Hello,
Would you use De Moivres theorem here and expand it? Not to sure!
Thanks.
By writing sin theta in terms of z = e ^(i theta), express sin^6 theta as a sum of
terms of the form k cos(h theta)
You don't need to write it in terms of $\displaystyle \displaystyle e^{i\theta}$.
If $\displaystyle \displaystyle z = \cos{\theta} + i\sin{\theta}$, then
$\displaystyle \displaystyle z^6 = (\cos{\theta} + i\sin{\theta})^6$.
Expand this using the Binomial Theorem and write in terms of real and imaginary parts.
You should also know that $\displaystyle \displaystyle z^6 = \cos{6\theta} + i\sin{6\theta}$ by DeMoivre's Theorem.
So once you have written the binomial expansion in terms of its real and imaginary parts, you can then equate real and imaginary parts and solve the problem.

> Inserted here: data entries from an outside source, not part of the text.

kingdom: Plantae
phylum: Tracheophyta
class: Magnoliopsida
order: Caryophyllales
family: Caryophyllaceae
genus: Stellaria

I would write $\displaystyle \sin\theta = \frac1{2i}(z-z^{-1})$, where $\displaystyle z=e^{i\theta}$. Then $\displaystyle \sin^6\theta = \bigl(\frac1{2i}\bigr)^6(z-z^{-1})^6$. Expand that by the binomial theorem, then pair off terms from opposite ends of the expansion and use facts like $\displaystyle z^6+z^{-6} = 2\cos6\theta$ (by DeMoivre's Theorem).